Project-Based Learning Philosophy

At The Charutar Vidya Mandal CVM University Anand, we believe that project-based learning is essential for developing practical skills and fostering innovation among students. Our approach emphasizes real-world problem-solving, teamwork, and critical thinking abilities.

Mini-projects are integrated throughout the curriculum starting from the second year. These projects allow students to apply theoretical knowledge in practical scenarios, often addressing challenges faced by local communities or industries. Each project is evaluated based on technical execution, creativity, documentation quality, and presentation skills.

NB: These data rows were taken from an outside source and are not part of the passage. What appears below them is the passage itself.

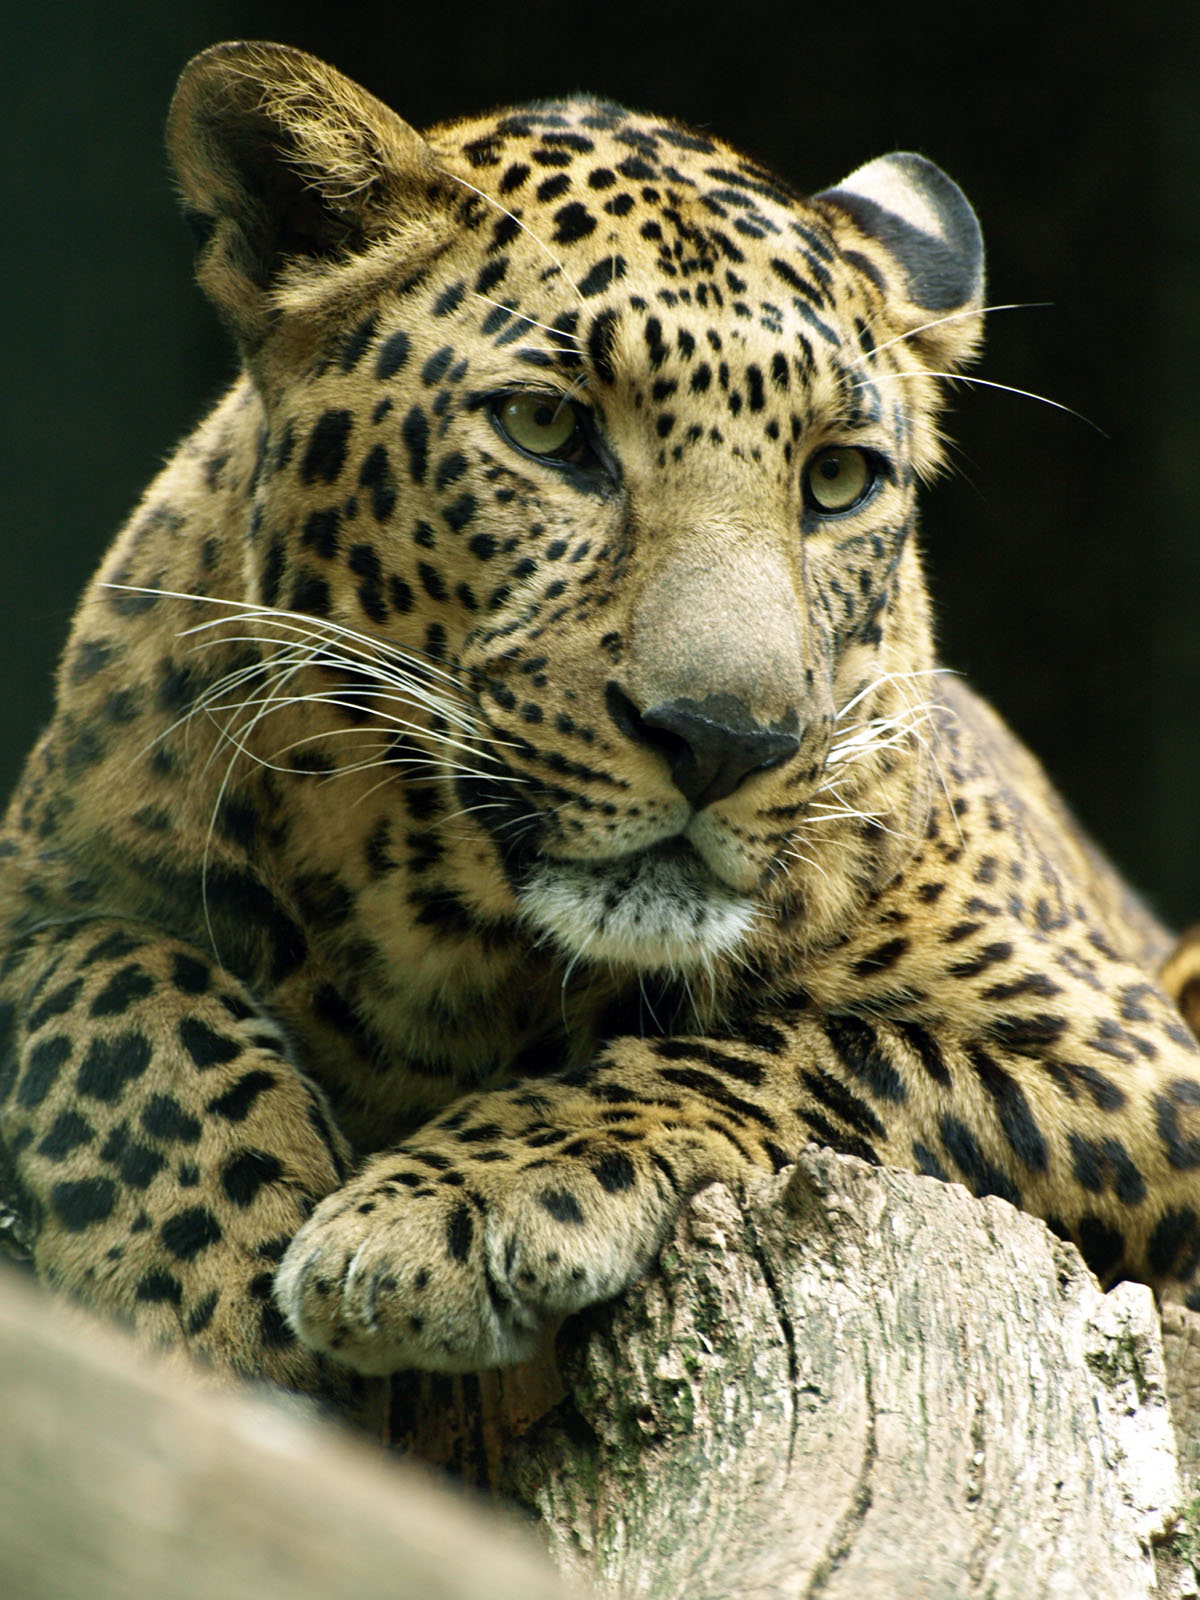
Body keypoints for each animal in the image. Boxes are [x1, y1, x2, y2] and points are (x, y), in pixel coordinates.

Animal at [2, 39, 1199, 1405]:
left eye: (838, 478)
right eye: (546, 425)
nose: (724, 740)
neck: (445, 936)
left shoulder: (1128, 1054)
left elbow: (817, 1048)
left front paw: (452, 1208)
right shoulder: (49, 884)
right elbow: (113, 991)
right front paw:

The final-year thesis/capstone project provides students with an opportunity to work independently on a significant research or development task under the guidance of a faculty mentor. Students are encouraged to collaborate with external organizations, participate in hackathons, and present their findings at conferences or workshops.

Project selection is guided by student interests, faculty expertise, and industry relevance. Regular progress reviews ensure that students stay on track and receive timely feedback from advisors. The final evaluation includes both a written report and an oral defense session, ensuring comprehensive assessment of the student's capabilities.